Nell’imminenza del G8 dell’Aquila la stampa straniera - non tutta, ma una buona rappresentanza - soffia sulle braci dello «scandalo Noemi» per ravvivarne la fiammata. Niente di nuovo, solo rimasticatura di fatterelli già noti, ma riproposti con grande enfasi e accompagnati dall’annuncio - chissà come documentato – di prossime «sconvolgenti rivelazioni». L’atteggiamento dei giornali europei non stupisce: il boccone è ghiotto, Silvio Berlusconi è un personaggio di levatura internazionale e il boccaccesco ha sempre un’audience molto alta, specie se impastato con la politica. C’è quindi una ragione propriamente giornalistica che induce a battere la grancassa dello «scandalo». Ma non è la sola, e nemmeno la più importante. Berlusconi è al suo terzo G8 e ciò vuol dire che ha capitalizzato una notevole esperienza, che può contare su buona pratica di questi summit ad altissimo livello. Un insieme di competenze che non possono non rafforzare il suo ruolo di presidente dell’attuale sessione, portandolo a essere più decisionista di quanto, per carattere, già non sia. E tutto s’aspettano, i capi di Stato e di governo che si riuniranno all’Aquila, meno che una presidenza decisionista. All’ordine del giorno ci saranno infatti temi spinosi, la crisi economico-finanziaria, l’Iran, la Corea del Nord, l’Afghanistan, la Palestina, sui quali i «grandi» hanno opinioni e proposte di soluzioni divergenti: disposti dunque al dialogo, ché quello non ha fatto mai male a nessuno, ma non alla definitiva scelta di campo. La presenza di un presidente che non incalzi, che non stia addosso, che non stringa i tempi, tornerebbe dunque gradito. E un Berlusconi «sotto schiaffo», un Berlusconi ridicolizzato nel migliore dei casi, accusato di chissà quali turpitudini nel peggiore, si prospetterebbe più malleabile, meno disposto al fare e più rassegnato al parlare.
A offrire agli organi di informazione stranieri l’arma per compromettere l’immagine di Berlusconi e di riflesso dell’Italia è stata La Repubblica, alla quale ha fatto coro la sinistra che sullo «scandalo Noemi» scandì addirittura i tempi, e s’è visto con quali risultati, della recente campagna elettorale.

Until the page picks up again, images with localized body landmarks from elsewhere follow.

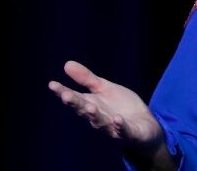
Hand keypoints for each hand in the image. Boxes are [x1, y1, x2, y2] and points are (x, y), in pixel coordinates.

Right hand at [48, 60, 163, 149]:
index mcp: (92, 105)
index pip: (75, 98)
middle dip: (76, 104)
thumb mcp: (105, 88)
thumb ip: (87, 79)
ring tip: (90, 107)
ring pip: (101, 123)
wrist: (144, 126)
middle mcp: (99, 118)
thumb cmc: (121, 107)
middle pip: (85, 111)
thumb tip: (66, 64)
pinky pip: (123, 131)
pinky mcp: (129, 134)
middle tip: (66, 96)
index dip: (63, 92)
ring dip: (95, 116)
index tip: (52, 84)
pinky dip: (120, 126)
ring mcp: (113, 128)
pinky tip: (117, 119)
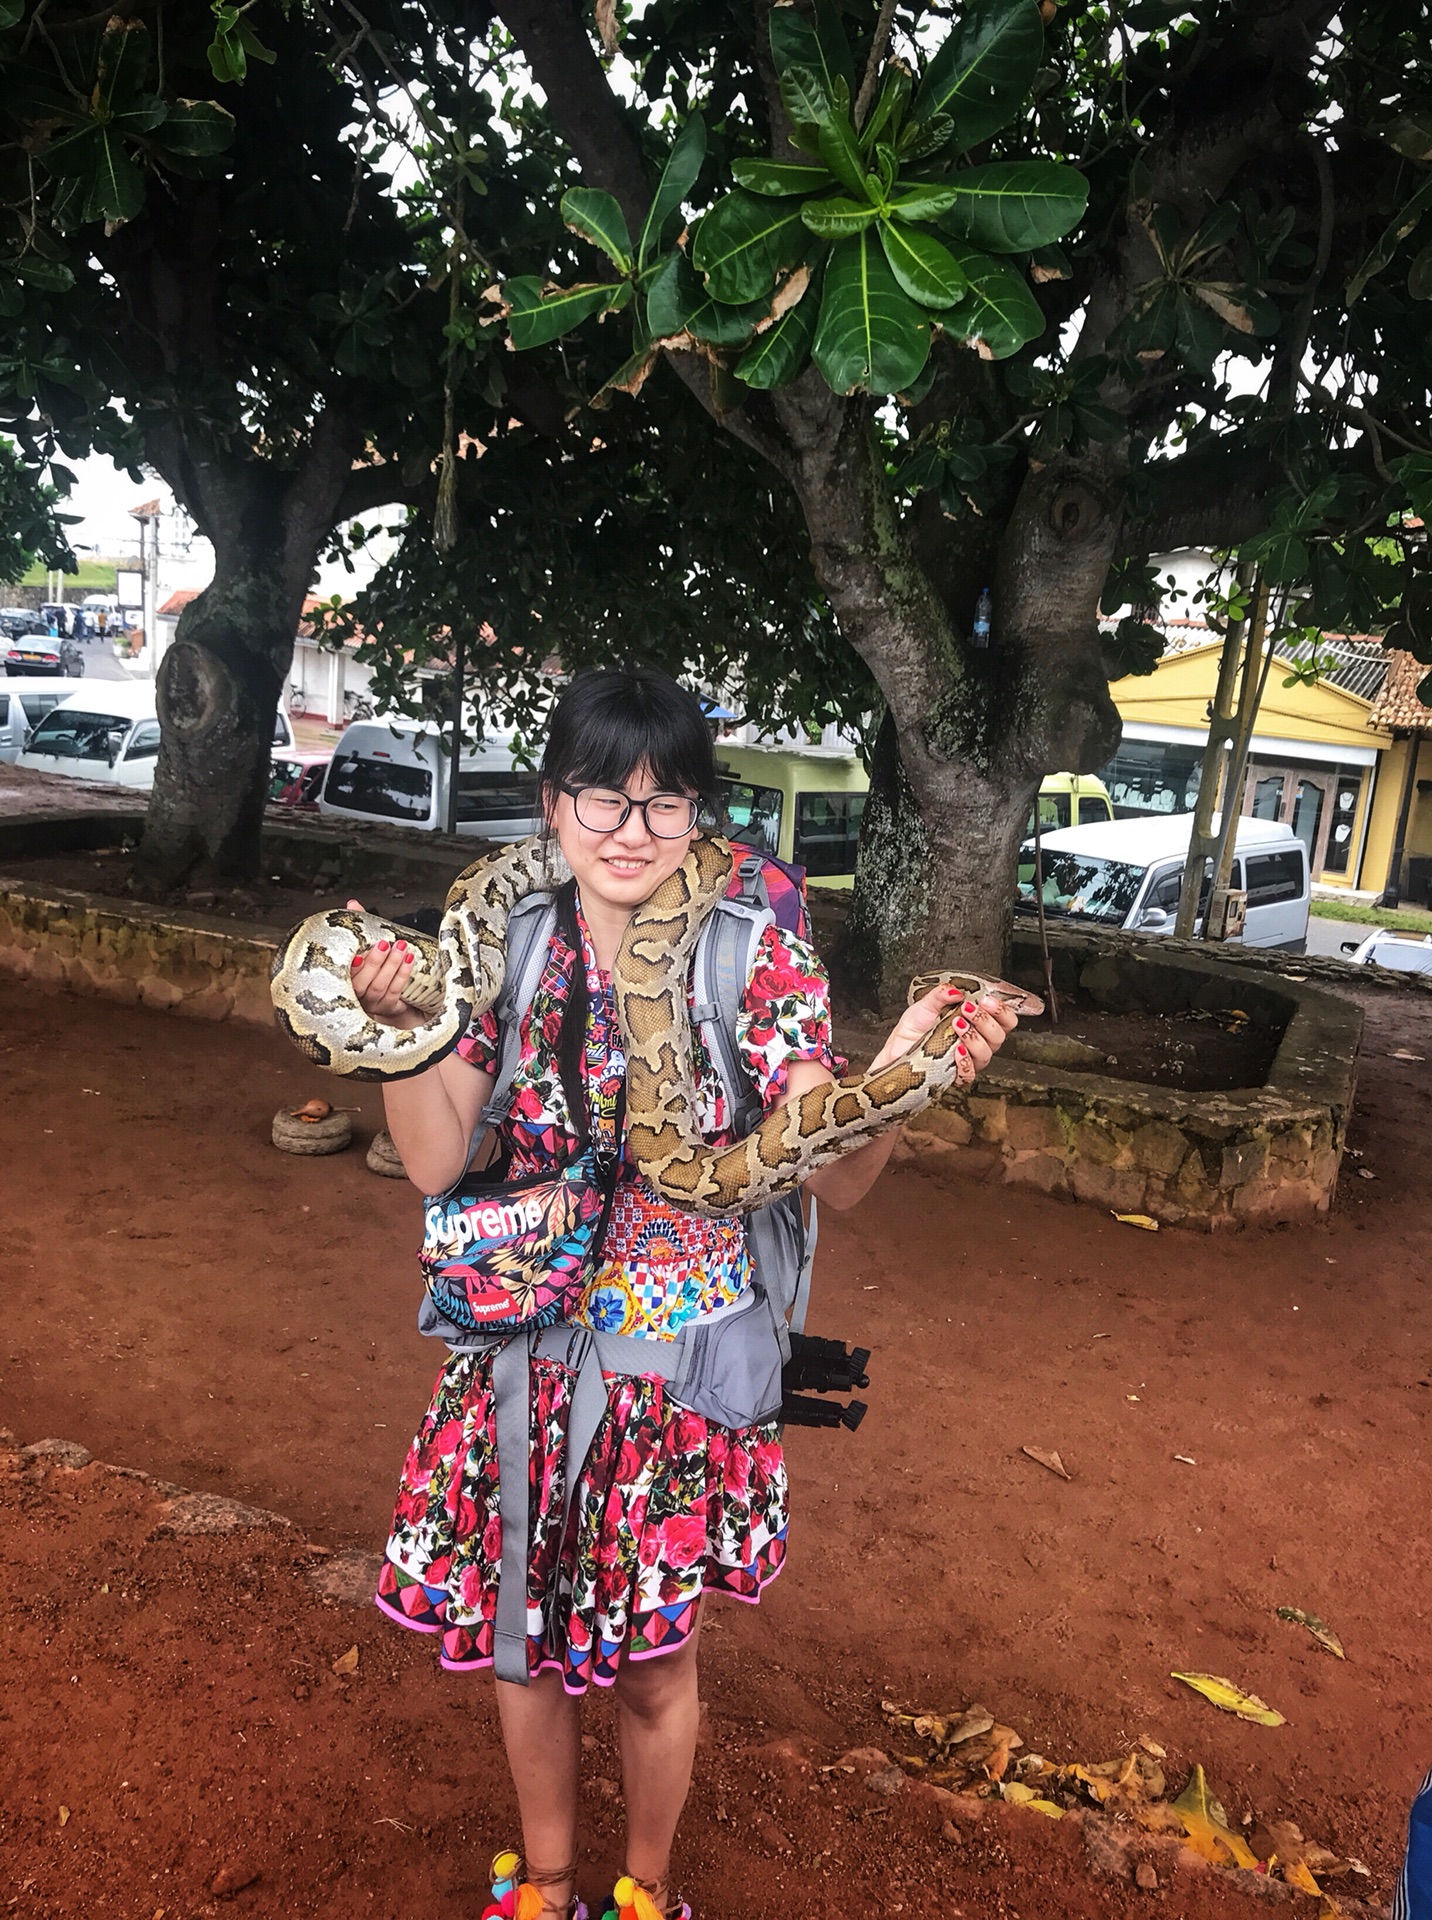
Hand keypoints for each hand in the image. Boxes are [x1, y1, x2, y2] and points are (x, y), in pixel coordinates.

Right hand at [346, 898, 422, 1029]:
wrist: (389, 997)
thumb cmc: (373, 968)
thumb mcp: (363, 947)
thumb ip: (358, 928)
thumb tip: (352, 904)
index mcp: (343, 980)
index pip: (344, 974)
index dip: (351, 965)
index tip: (358, 953)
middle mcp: (355, 995)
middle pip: (362, 983)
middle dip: (375, 962)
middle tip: (384, 944)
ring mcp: (371, 1004)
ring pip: (380, 987)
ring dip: (392, 966)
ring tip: (401, 948)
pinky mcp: (388, 1008)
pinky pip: (395, 992)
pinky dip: (403, 975)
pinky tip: (410, 961)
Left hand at [870, 981, 1018, 1078]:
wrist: (895, 1049)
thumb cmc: (913, 1029)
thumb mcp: (925, 1005)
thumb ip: (940, 995)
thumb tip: (954, 990)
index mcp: (976, 1024)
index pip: (1004, 1020)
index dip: (1002, 1010)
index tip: (987, 1000)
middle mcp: (976, 1042)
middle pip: (999, 1036)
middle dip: (986, 1021)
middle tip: (967, 1009)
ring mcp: (968, 1059)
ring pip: (986, 1053)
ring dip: (974, 1037)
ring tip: (956, 1025)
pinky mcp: (955, 1074)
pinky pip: (969, 1073)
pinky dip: (965, 1061)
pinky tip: (957, 1050)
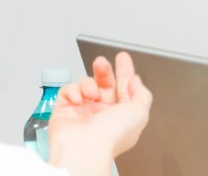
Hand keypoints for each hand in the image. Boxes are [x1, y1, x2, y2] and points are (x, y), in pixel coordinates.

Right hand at [47, 53, 152, 175]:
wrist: (84, 148)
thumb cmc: (111, 136)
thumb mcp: (139, 113)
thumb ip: (142, 94)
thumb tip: (136, 82)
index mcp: (122, 117)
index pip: (124, 90)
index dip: (124, 73)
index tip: (122, 59)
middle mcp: (103, 114)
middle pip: (104, 84)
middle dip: (104, 70)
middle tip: (102, 63)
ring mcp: (83, 111)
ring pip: (86, 84)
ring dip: (89, 84)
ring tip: (91, 93)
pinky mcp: (65, 109)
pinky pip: (69, 90)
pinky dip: (73, 91)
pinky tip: (78, 100)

Anche se rivelatasi una panzana, la «scossa» vaticinata da D’Alema rimbalzò subito sulla stampa estera, come d’altronde la sua ultima ciarlatanata e cioè che il nazismo è dietro l’angolo (per la precisione: «Non voglio dire che siamo alle porte del nazismo, ma molti ingredienti sono simili»). Bene, dopo aver rifornito le testate europee di Noemi, di D’Addario, di fotografie, di memoriali, di lampi di cocaina, di sospette minorenni, di escort, di «donne immagine» e di putains, dopo averle recapitato l’annuncio della «scossa» e ieri quello del nazismo incombente, dopo aver diffuso la voce di prossime piccantissime rivelazioni, dopo aver brigato affinché le first ladies disertino l’Aquila, La Repubblica e la sinistra cosa fanno? Piangono e deprecano il discredito che simili fatti arrecano alla nazione. Piangono e deprecano la «perdita di credibilità» proprio ora che i grandi del pianeta giungono in Italia.

Interpretando coralmente, la versione istituzionale del «chiagne e fotte», avendo voluto e provocato e alimentato la martellante campagna diffamatoria, da grandissimi ipocriti quali sono, da miserabili Tartufi simulano ora i buoni sentimenti. Il patriottismo perfino. Quello che l’illuminato Samuel Johnson definì l’ultimo rifugio del farabutto. Del farabutto.